No-till also increases the amount of organic matter in the ground, creating a porous soil structure that allows more water to filter through to the crops' roots - instead of running off the surface, taking precious soil with it. The result is more crop and less erosion.

As for pests, they can be controlled through integrated pest management (IPM), a technique that controls undesirable organisms by exposing them to their natural enemies, minimizing the use of chemical pesticides.

The result of Conservation Agriculture and IPM is much greater resistance to environmental degradation, including wind and water erosion. Yields and incomes rise, fuel and labour are no longer needed for tilling, and flooding is reduced - indeed, long-vanished springs may reappear.

Benefits for dry areas

Conservation Agriculture is particularly useful in dry areas, where low rainfall is the main constraint to growing food, and it may help farmers to switch to more productive methods. Using Conservation Agriculture enables the soil to store more of the precipitation that falls during the fallow period, so farmers can consider more intensive crop rotations.

Non-traditional rotations being considered to exploit Conservation Agriculture in dry areas include barley, wheat, lentil and chickpea, and also sunflower, sorghum and millet -- depending on available moisture.
"Conservation Agriculture requires commitment," says FAO specialist Theodor Friedrich. "Farmers must change sowing equipment, and they may need more herbicides and pesticides for the first year or two while developing integrated pest management. But so far this technique has paid off on about 60 million hectares worldwide, much of it in the United States and South America. Some of this land was degrading fast and would otherwise be nearly useless by now."

Less has been done in the fragile dry regions of North Africa and the Middle East. It is there that Conservation Agriculture is most needed to combat desertification and increase soil moisture.
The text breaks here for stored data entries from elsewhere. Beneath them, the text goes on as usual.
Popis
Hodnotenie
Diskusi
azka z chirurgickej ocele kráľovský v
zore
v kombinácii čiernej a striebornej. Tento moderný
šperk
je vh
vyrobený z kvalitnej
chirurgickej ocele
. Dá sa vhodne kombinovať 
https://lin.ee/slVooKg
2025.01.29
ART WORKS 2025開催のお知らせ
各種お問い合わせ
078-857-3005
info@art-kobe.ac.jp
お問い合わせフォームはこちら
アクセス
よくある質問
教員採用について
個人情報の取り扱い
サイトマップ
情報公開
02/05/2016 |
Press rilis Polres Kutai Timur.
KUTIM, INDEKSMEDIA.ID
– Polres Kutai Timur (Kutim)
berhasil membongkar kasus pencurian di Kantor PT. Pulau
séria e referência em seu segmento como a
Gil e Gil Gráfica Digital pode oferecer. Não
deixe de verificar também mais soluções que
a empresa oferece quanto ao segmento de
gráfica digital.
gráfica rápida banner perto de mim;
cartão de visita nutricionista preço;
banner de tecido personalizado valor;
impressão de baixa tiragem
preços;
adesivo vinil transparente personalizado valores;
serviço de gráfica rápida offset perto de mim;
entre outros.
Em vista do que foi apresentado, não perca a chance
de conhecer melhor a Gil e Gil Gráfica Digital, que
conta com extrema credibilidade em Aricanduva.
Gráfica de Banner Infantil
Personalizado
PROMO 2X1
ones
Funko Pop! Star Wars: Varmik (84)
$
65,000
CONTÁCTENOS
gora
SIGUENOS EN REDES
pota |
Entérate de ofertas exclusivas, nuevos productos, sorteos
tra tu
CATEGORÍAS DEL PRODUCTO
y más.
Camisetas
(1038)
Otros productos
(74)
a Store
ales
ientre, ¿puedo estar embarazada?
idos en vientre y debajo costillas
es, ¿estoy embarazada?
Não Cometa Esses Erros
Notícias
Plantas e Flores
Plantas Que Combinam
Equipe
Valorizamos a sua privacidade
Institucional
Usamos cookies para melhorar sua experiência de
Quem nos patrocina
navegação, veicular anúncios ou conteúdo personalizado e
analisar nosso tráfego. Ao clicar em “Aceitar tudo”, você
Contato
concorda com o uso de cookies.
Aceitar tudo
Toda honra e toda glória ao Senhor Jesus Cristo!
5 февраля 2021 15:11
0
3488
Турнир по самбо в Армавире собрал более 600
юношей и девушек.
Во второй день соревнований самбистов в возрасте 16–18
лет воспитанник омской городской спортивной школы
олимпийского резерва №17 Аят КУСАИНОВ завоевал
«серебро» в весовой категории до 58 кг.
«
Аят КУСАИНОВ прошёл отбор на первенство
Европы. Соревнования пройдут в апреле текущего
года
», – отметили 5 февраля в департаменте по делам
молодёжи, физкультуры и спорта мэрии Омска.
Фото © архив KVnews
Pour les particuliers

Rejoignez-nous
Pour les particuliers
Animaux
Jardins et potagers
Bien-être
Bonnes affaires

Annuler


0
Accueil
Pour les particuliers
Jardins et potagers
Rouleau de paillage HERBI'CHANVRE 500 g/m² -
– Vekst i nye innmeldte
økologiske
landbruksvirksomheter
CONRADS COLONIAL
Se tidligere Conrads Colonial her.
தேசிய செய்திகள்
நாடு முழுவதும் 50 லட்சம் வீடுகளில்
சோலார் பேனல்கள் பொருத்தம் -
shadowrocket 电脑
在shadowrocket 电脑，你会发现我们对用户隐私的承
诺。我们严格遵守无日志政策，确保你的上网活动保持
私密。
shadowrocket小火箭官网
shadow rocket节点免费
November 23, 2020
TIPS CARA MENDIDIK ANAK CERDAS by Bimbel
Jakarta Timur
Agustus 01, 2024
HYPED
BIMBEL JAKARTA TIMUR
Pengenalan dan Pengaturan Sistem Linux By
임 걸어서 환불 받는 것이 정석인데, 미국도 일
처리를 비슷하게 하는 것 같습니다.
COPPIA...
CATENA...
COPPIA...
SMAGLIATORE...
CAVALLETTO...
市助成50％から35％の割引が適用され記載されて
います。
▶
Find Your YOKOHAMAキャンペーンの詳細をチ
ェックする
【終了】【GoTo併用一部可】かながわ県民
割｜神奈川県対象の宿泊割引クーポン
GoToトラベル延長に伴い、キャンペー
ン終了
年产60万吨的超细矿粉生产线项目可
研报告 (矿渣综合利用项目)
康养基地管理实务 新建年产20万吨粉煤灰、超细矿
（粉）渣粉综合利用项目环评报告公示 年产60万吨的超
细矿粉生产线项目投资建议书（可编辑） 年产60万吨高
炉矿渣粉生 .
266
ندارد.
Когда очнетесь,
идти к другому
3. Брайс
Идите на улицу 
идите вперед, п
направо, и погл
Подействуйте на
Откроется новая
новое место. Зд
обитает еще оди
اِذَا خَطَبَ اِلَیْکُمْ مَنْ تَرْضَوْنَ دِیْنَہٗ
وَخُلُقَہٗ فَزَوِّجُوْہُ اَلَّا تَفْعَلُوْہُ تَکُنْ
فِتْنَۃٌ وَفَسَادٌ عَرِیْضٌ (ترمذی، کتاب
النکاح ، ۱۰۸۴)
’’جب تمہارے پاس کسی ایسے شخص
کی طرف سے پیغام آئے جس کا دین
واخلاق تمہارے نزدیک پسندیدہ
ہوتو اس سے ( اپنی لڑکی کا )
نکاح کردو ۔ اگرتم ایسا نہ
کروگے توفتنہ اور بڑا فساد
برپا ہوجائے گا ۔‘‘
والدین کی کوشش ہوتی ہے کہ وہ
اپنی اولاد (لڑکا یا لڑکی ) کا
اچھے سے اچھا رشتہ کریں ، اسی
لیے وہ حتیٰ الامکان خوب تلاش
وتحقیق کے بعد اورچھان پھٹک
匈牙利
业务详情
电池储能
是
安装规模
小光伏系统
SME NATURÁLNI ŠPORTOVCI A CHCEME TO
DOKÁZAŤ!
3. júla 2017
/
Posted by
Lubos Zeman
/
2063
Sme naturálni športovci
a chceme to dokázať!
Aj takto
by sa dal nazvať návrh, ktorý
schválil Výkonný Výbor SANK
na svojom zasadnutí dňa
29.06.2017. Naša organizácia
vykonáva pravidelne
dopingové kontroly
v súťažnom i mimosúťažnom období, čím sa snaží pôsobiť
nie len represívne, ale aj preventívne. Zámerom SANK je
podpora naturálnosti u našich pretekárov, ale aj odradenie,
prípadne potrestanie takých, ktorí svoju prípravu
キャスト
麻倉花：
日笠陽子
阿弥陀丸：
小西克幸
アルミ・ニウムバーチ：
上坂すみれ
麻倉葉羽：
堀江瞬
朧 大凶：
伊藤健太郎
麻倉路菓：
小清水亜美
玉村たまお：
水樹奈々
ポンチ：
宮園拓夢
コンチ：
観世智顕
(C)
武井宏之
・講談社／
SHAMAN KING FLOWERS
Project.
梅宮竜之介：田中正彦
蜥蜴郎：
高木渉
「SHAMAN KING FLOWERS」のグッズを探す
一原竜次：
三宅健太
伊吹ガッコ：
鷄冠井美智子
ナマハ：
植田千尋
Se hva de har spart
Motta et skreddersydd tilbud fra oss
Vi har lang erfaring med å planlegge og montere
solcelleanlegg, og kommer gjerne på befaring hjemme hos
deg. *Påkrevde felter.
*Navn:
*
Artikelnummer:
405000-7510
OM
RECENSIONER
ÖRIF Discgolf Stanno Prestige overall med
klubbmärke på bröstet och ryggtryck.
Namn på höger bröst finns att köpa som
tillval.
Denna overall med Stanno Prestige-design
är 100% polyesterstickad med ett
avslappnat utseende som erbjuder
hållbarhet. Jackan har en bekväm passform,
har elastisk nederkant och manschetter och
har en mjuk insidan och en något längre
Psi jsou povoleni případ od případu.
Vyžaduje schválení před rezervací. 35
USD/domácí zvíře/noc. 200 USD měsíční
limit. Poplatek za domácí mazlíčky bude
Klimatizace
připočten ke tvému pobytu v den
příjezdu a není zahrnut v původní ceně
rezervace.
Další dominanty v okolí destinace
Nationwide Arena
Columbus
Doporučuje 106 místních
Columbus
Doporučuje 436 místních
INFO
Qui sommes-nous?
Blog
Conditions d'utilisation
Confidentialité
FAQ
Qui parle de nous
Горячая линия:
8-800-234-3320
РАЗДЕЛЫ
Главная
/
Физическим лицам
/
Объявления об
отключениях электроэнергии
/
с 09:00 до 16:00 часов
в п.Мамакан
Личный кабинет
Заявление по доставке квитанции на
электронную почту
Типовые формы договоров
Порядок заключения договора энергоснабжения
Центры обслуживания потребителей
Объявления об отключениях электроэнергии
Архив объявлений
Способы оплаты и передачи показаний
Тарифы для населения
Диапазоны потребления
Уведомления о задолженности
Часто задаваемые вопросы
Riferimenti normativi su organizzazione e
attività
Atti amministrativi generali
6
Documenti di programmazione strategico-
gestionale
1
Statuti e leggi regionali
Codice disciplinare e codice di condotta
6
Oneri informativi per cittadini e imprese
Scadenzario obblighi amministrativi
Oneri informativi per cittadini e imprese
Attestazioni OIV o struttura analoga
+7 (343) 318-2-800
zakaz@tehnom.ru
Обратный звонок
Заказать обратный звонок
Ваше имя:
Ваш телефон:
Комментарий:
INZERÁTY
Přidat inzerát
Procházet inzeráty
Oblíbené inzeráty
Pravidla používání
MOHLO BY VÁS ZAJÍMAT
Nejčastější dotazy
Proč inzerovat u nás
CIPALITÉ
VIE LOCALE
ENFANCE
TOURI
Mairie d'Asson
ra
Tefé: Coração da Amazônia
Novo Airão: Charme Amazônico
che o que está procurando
But it is also the environment in which it is most difficult to apply.

Breaking a vicious circle

Leaving crop residues on the ground is crucial to this strategy.But they are often needed for other purposes, usually animal feed - especially in arid regions, where organic matter is scarce and valuable. Sheep graze on barley stubble, for example, and straw is sold as supplementary feed at lean times of year. Sometimes it is valuable -- lentil straw can cost more than grain. Saudi Arabia has even imported it.

But leaving at least some crop residues in place can still pay by slowing evaporation of precious soil moisture. This effect is increased in a dry climate because residues are slower to degrade. Not tilling also conserves soil moisture, so more organic matter is produced -- outweighing the initial loss of feed or of income from its sale.

CO.T.IR scientists, led by Dr. Michele Pisante, have proved that this equation works even in drier areas. In fact, its effects in a dry environment can be dramatic, increasing wheat yields from 0.5 to 1.5 tons per hectare. It may also be possible to grow crops annually instead of every two years in areas with less than 200mm annual rainfall. Some areas could produce a crop every two years instead of every six or seven. And Conservation Agriculture can offer many ways to save soil, water, energy, labour and wear and tear on equipment.

"The participants came away from the workshop encouraged and impressed," says Dr Benites. "There are no miracles -- Conservation Agriculture requires care and work, especially in dry areas. It can hold back the desert -- and it can also make it possible to grow more food. Things don't get much better than that!"